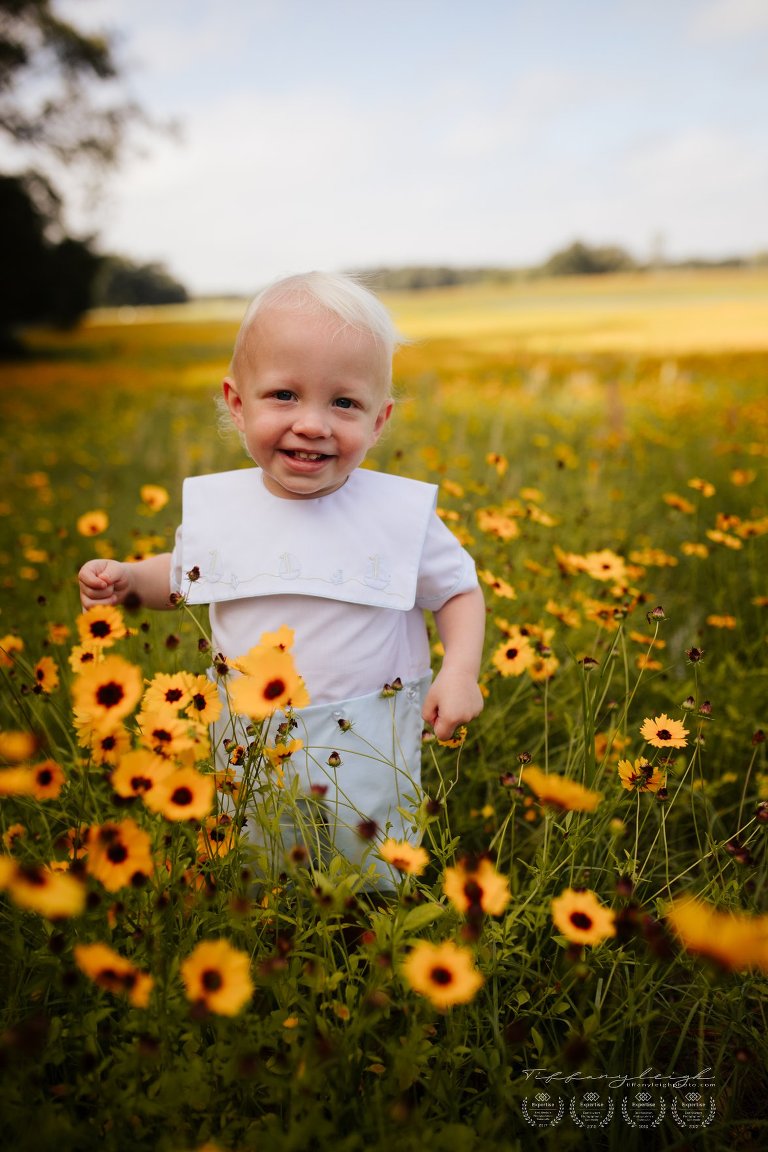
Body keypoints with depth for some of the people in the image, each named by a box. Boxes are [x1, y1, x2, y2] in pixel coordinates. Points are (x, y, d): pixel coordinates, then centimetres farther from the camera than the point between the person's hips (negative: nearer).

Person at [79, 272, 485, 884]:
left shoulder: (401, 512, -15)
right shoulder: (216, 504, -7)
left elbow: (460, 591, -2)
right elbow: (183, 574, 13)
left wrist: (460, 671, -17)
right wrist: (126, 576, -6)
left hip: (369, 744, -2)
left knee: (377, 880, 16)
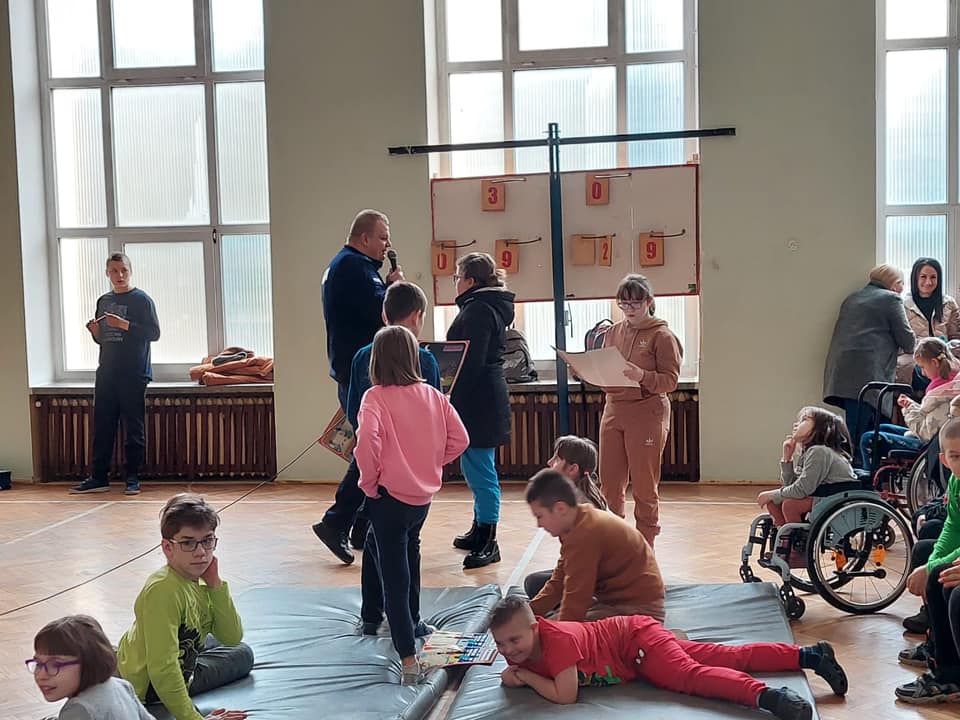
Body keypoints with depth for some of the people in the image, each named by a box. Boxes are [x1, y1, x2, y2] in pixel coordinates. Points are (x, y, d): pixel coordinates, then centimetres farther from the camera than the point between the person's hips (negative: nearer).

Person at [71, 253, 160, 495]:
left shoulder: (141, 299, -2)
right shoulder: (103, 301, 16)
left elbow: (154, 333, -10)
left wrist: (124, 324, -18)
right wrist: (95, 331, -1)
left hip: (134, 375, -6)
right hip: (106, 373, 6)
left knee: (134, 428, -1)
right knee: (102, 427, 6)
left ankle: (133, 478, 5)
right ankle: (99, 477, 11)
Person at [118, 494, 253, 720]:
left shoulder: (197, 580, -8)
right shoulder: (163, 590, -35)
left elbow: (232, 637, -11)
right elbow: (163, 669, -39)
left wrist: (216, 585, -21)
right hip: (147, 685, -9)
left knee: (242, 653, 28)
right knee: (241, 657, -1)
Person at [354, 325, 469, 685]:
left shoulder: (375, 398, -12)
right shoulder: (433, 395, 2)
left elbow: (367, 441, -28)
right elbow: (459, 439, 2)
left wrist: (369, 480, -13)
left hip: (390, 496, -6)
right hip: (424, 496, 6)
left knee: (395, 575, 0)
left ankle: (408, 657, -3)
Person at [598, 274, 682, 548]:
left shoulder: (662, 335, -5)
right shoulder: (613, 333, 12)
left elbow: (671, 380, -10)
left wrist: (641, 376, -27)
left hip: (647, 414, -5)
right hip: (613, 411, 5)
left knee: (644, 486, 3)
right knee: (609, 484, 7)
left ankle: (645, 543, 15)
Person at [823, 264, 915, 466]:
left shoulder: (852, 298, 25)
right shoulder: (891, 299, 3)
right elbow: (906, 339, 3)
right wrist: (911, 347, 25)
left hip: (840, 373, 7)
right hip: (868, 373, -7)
--
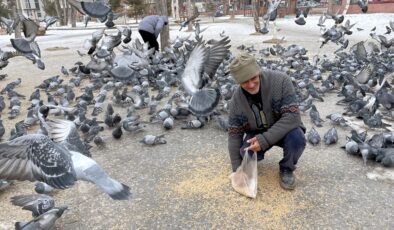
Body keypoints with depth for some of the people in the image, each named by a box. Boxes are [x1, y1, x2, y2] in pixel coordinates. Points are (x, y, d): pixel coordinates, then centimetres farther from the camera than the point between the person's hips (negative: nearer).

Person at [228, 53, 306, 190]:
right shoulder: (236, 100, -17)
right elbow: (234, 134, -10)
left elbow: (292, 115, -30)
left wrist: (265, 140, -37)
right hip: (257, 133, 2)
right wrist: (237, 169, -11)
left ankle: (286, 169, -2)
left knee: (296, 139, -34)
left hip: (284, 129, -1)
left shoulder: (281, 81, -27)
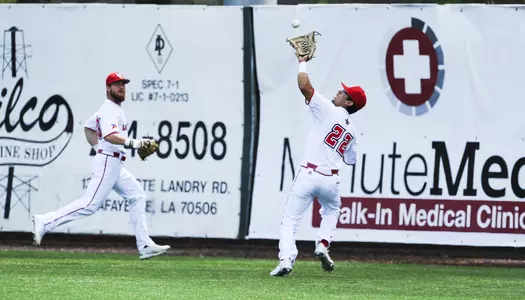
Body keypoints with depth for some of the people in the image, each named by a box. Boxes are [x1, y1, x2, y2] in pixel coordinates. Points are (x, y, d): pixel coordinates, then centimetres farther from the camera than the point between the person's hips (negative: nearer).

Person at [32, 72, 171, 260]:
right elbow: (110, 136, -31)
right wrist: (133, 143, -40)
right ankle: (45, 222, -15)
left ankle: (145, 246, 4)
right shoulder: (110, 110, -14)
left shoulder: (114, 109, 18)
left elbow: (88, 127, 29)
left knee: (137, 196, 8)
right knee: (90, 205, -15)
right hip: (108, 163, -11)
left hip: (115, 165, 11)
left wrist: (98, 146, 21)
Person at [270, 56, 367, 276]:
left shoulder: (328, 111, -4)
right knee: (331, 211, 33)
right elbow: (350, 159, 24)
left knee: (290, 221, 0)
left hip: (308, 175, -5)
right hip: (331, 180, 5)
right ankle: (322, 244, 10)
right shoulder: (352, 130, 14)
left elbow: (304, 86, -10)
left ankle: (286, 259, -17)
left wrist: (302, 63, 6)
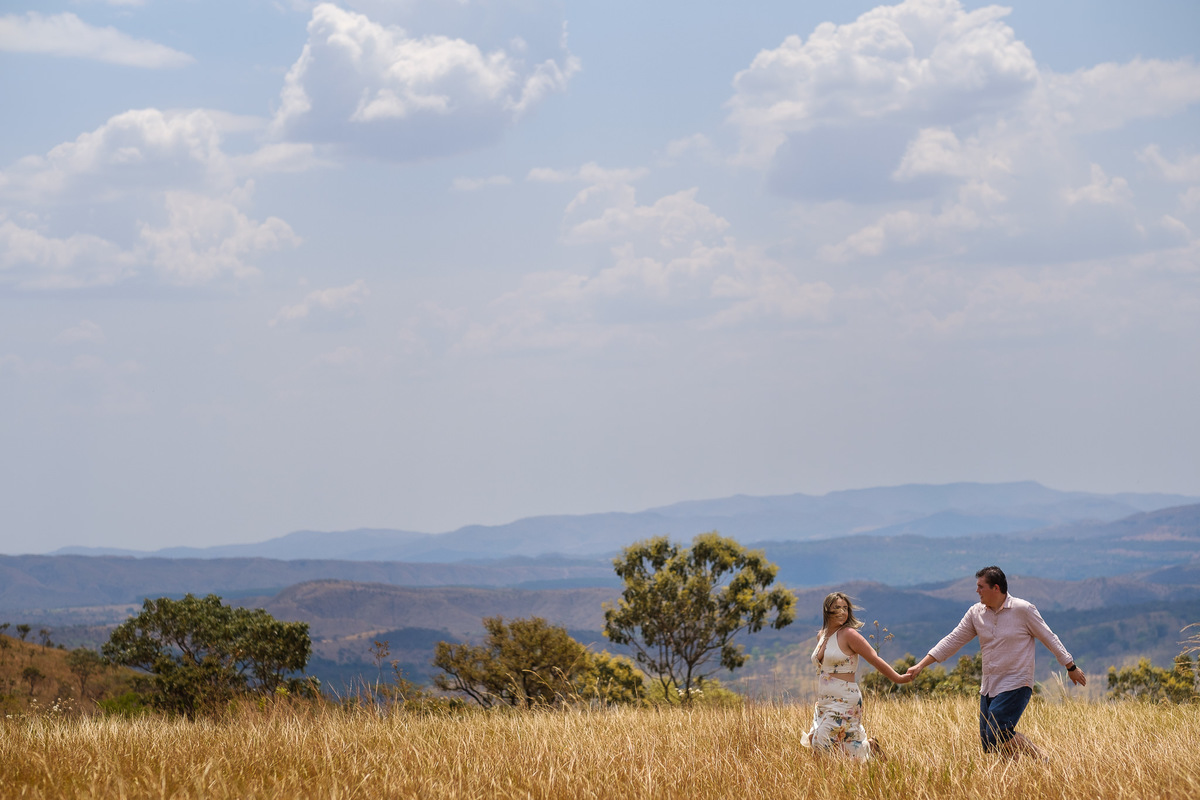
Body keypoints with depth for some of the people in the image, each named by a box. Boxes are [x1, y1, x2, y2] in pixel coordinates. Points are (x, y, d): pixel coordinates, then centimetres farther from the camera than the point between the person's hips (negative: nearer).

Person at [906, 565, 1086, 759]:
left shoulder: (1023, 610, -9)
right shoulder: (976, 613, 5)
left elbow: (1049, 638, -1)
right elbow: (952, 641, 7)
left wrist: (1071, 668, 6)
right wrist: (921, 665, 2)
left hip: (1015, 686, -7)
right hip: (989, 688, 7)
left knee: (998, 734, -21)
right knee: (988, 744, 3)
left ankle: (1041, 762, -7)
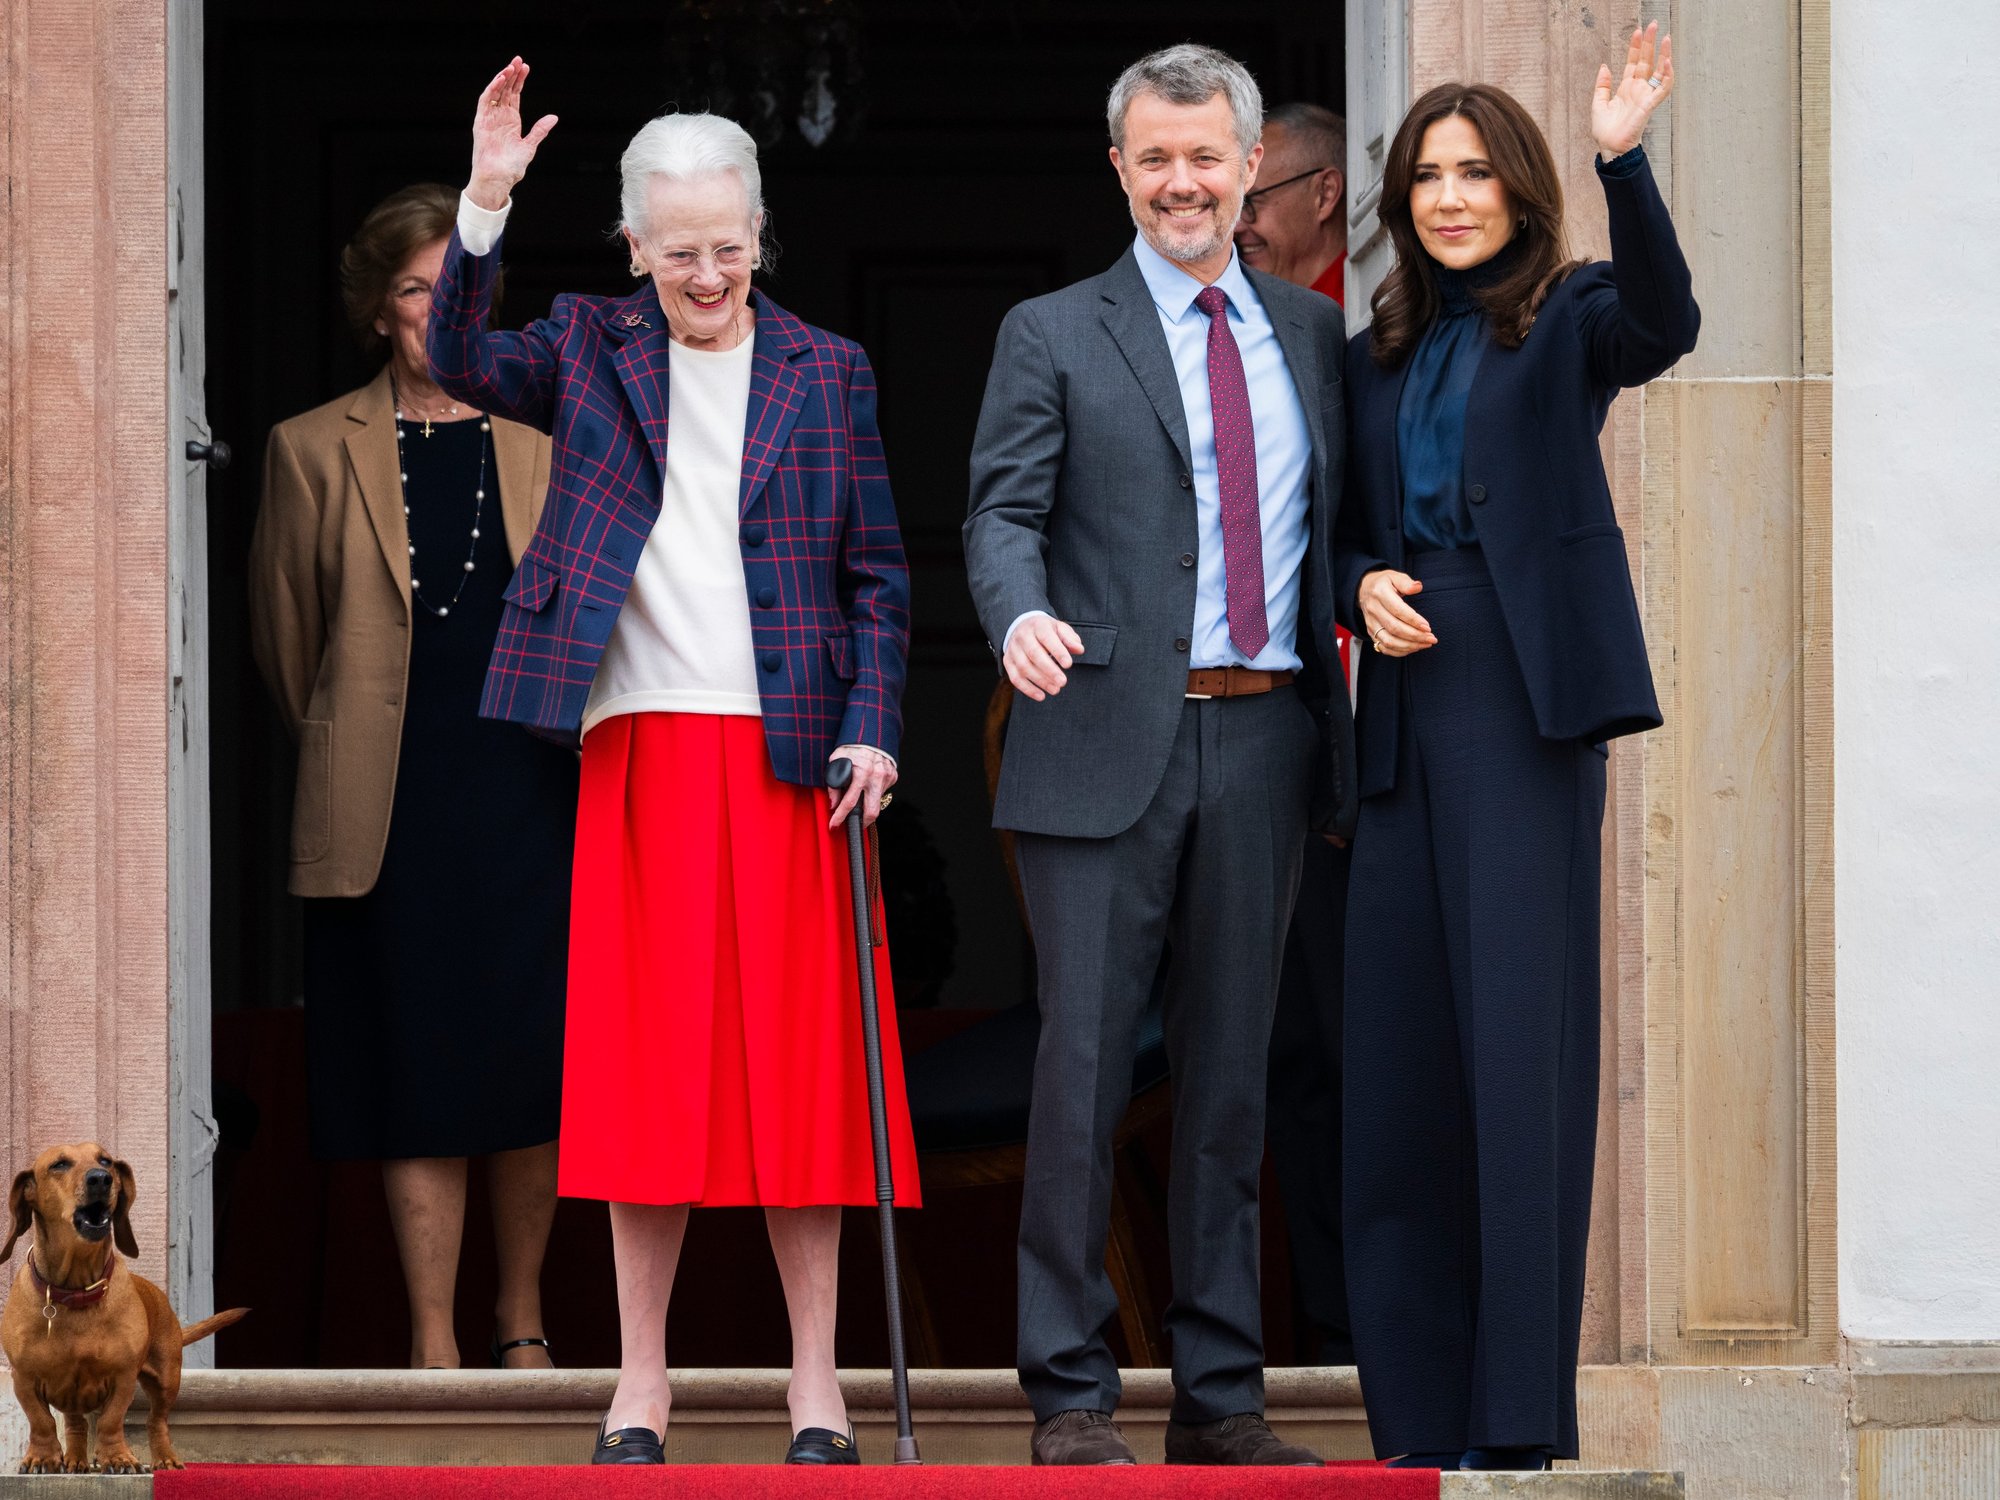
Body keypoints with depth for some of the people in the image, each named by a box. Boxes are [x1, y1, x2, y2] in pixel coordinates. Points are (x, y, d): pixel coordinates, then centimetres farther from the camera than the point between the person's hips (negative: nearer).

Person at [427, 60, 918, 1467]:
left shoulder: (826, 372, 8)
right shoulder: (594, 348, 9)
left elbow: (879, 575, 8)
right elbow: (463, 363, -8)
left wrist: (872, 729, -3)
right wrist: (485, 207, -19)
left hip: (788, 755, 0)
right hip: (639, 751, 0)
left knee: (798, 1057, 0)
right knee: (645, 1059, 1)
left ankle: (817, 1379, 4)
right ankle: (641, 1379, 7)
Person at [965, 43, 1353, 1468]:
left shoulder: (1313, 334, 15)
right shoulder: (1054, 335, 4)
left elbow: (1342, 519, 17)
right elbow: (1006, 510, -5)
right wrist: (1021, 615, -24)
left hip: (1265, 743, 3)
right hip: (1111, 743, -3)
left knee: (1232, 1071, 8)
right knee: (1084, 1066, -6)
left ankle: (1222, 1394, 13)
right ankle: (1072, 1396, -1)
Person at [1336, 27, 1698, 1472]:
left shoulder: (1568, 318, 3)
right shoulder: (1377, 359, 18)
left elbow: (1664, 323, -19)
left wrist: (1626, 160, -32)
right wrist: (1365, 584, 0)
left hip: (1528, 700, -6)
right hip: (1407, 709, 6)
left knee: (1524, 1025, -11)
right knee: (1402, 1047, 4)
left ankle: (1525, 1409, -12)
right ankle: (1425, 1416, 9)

| WORK ORDER |
In the entries above, one line contains "left ankle: (408, 657, -3)" and another contains "right hip: (868, 373, -7)". Reproduce exactly those two lines and the lines between them, nothing else.

| FINAL ANSWER |
left ankle: (408, 657, -3)
Person at [598, 274, 682, 548]:
left shoulder: (662, 335, -5)
right shoulder: (613, 333, 12)
left elbow: (671, 380, -10)
left wrist: (641, 376, -27)
left hip: (647, 414, -5)
right hip: (613, 411, 5)
left knee: (644, 486, 3)
right knee: (609, 484, 7)
left ankle: (645, 543, 15)
Person at [823, 264, 915, 466]:
left shoulder: (852, 298, 25)
right shoulder: (891, 299, 3)
right elbow: (906, 339, 3)
right wrist: (911, 347, 25)
left hip: (840, 373, 7)
right hip: (868, 373, -7)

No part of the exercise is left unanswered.